The second QuickCheck paper demonstrates a model based specification, and mentions similarities to Z at the beginning of section 5.

I'll try to give an example. Treat the following as daydreaming, it may very well be theoretically impossible.

fac :: Integer -> Integer
fac 0 = 1
fac n = n * fac (n-1)

assert (terminates (fac))

fac :: Integer -> Integer
fac n | n < 0 = error "Expecting a non-negative argument."
fac n = fac' n

fac' 0 = 1
fac' n = n * fac' (n-1)

assert (terminates (fac))
assert (n >= 0 ==> fac n == fac' n)

Now we have a provably correct function, and more than that: the second assertion enables compiler to optimize a call like fac 5 to fac' 5, because the assertion says the two expressions are equivalent for non-negative n.

Some assertions will always be outside the reach of any theorem prover. But there are ways around that:

• If the prover cannot prove a theorem (i.e., an assertion), it can tell the programmer what lemmas would help prove it. Then the programmer could add some of those lemmas to the code as assertions, and re-run the checker.
• A compiler pragma or command-line option could say that an unprovable assertion should just be trusted.
• Alternatively, an assertion that cannot be statically proven could be:
  • checked at run-time every time a function is invoked, or
  • accepted unless it can be disproven, or
  • tested against random inputs, or
  • all of the above.
• Assertion proving would probably be a time-consuming process, so proofs would have to be cached alongside the object files. A separate tool could be provided to browse the proof files and the strategies used to get them. The programmer could use that knowledge to add more lemma assertions to the code and improve the process.

But the gist of what I was saying is that the functional programming community should put their money where their mouth is. It's one thing to say that the well-typed Haskell program "just works", and quite another to have an actual proof.

You can prove just about anything for your functions by encoding the information into the type system. I don't want to give out spoilers for "Types and Programming Languages", but a type system is nothing more than a simplified automated proof assistant.

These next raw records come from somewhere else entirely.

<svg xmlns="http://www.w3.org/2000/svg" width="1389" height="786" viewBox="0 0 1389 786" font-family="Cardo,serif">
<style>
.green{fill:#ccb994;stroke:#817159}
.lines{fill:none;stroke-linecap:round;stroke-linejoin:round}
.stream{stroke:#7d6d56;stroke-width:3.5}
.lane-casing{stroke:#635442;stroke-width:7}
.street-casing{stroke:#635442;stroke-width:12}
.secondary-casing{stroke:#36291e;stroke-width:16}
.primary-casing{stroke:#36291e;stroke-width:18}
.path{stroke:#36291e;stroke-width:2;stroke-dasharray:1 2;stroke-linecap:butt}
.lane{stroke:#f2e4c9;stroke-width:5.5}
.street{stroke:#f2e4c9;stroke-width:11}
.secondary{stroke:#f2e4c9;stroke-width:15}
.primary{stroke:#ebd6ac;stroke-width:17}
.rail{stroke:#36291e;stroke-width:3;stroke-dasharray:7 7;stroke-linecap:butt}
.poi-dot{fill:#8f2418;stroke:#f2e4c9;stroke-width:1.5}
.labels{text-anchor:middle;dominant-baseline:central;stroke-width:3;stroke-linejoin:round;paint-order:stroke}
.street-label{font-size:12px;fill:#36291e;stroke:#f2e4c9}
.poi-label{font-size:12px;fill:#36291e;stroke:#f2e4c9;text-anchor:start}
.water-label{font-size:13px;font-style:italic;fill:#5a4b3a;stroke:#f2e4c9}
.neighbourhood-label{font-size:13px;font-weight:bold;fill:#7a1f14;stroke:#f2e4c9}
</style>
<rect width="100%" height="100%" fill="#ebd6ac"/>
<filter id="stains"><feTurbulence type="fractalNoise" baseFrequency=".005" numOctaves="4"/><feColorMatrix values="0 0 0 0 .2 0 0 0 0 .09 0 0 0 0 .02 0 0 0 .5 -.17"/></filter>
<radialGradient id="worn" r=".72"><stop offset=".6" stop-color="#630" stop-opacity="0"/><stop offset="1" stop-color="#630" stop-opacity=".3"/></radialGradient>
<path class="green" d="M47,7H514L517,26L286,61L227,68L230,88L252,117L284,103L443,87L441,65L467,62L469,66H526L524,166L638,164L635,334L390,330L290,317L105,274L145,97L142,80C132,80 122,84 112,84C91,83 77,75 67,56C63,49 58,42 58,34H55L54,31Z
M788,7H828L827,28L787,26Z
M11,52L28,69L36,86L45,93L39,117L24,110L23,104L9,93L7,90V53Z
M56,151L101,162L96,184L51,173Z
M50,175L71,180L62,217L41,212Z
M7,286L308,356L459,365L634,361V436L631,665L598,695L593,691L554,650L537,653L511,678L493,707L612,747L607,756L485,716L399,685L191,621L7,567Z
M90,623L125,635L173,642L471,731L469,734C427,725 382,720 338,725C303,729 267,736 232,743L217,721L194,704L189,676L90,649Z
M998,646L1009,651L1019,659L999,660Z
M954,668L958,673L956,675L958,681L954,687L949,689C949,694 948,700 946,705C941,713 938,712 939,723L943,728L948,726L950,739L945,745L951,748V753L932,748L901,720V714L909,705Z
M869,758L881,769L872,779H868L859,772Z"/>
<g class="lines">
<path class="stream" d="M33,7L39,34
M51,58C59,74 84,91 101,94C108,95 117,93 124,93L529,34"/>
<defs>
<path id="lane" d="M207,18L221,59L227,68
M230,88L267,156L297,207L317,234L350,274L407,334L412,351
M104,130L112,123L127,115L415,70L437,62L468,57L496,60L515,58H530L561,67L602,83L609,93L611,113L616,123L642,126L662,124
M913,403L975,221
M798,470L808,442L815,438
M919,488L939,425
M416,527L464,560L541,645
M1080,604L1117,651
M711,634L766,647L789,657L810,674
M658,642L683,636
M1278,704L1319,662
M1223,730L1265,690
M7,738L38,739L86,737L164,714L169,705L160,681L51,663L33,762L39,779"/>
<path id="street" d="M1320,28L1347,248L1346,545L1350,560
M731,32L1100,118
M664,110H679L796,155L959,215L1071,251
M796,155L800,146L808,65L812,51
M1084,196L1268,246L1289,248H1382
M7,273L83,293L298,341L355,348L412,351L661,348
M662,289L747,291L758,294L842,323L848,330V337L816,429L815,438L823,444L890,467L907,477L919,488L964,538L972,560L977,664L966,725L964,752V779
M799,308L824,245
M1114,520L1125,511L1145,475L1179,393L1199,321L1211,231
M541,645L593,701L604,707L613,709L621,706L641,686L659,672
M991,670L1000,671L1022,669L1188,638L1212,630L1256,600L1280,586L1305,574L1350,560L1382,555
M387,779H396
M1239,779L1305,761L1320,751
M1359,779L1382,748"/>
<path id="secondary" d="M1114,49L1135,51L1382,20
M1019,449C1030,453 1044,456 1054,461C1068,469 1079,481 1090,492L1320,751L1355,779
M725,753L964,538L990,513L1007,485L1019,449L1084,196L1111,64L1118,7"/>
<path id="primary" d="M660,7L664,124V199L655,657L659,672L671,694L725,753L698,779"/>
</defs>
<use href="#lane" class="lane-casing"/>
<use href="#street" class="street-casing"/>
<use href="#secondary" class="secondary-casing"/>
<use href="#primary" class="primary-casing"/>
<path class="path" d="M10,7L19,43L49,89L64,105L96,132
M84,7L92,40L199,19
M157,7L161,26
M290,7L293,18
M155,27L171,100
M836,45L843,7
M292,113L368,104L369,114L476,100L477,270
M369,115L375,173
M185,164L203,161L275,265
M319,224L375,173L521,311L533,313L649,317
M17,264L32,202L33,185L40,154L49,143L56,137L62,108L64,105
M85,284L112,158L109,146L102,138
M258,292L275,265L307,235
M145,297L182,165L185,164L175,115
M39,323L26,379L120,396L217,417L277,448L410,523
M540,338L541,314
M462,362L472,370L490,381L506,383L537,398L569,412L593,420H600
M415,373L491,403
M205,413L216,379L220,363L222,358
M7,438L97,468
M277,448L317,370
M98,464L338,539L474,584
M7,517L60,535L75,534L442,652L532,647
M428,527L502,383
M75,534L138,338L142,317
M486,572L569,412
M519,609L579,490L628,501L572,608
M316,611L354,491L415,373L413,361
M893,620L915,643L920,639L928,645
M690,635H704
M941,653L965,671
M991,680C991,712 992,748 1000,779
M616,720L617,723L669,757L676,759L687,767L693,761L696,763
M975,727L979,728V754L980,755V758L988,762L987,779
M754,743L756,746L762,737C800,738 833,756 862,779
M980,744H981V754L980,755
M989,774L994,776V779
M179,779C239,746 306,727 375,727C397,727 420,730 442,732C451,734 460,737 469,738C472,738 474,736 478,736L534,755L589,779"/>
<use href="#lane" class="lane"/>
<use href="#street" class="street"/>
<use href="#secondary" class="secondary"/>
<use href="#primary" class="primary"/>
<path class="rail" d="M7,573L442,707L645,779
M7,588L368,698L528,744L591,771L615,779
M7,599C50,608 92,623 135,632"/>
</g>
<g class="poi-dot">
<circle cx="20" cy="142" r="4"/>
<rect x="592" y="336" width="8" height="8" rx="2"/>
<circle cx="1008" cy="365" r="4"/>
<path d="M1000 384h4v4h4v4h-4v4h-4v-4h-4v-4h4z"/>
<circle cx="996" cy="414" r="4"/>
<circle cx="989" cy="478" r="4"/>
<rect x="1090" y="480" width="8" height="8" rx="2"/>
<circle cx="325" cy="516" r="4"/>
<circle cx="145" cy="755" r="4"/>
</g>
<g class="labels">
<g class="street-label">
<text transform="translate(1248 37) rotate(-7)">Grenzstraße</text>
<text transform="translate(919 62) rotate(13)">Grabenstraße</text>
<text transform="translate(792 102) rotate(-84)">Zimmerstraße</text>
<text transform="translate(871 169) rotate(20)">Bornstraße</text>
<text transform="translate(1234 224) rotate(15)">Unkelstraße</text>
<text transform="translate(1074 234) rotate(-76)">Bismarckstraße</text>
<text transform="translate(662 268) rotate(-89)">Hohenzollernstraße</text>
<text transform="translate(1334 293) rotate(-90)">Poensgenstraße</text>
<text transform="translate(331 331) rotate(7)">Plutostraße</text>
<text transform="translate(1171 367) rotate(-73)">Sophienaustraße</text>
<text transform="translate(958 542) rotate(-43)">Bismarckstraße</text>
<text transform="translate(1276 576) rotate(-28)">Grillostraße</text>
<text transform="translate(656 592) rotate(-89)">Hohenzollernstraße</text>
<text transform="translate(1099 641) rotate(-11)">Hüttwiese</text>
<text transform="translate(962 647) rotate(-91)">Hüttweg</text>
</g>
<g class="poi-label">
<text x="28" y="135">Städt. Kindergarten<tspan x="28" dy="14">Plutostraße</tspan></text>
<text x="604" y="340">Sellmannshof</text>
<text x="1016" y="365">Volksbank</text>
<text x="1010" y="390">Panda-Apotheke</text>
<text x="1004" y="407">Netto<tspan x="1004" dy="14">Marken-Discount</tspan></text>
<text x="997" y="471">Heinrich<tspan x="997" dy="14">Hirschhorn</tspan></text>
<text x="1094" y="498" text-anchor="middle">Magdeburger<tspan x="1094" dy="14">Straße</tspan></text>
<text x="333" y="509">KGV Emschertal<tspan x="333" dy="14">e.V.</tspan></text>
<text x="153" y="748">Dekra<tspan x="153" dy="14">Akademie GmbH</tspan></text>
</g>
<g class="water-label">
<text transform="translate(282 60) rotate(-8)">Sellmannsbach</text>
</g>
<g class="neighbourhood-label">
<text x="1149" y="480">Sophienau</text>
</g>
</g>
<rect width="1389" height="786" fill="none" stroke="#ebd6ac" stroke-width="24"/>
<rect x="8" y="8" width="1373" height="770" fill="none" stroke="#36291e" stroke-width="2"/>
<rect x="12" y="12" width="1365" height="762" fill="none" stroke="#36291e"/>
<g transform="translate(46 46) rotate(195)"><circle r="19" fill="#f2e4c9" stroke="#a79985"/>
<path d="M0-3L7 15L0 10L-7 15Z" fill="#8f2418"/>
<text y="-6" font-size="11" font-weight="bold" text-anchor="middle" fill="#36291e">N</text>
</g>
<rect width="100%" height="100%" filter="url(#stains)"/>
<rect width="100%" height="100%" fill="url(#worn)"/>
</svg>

There already are type systems and encodings than can statically determine memory usage and other resource allocations like network usage. Region allocation is one good example of that.

Epigram is one step closer to being provably correct. I seem to recall that Epigram always terminates, at the cost of not being Turing complete.

You may also want to investigate human directed automated proof programming. I've only heard of it, but it would probably work, according to the Curry-Howard isomorphism.

Your description of checks moved from compile time to run time is called 'soft typing'.



If you like this kind of thing, you'll like reading Types and Programming Languages by BC Pierce, and its sequel.

Personally, I believe the FP community has put their money where their mouth is... you can tie your program tightly onto a type system skeleton, or you can skip the whole thing and use Dynamics instead.

I don't think the restriction on termination necessarily implies not being turing complete (it just means that you can't write an OS or other "always on" program). There was a series of papers (and a disseration) in recent years about general recursion in Type Theory, though I don't remember off hand who wrote the stuff.

Additionally, i'd argue that all these other applications could be written if one relaxes the type system to allow the toplevel driver loop function to not be structurally recursive.

Part of my current research is exploring how to generalize cps and closure conversion style compilation to languages with dependent types. I'm actually giving a talk on it at this years Nordic Workshop on Programming Theory.

Benjamin's book's are really great stuff.

Uhm. That a language is turing complete means that it can do everything that can be done with a turing machine/lambda calculus. And as these can express non-terminating programs a language that always terminate is per definition not turing complete. Although you can of course discuss wether this really is a big hinderance or not. and if the restrictions on the language makes any terminating programs impossible.

But what I think you're after is EML which extends Standard ML to allow axioms in signatures.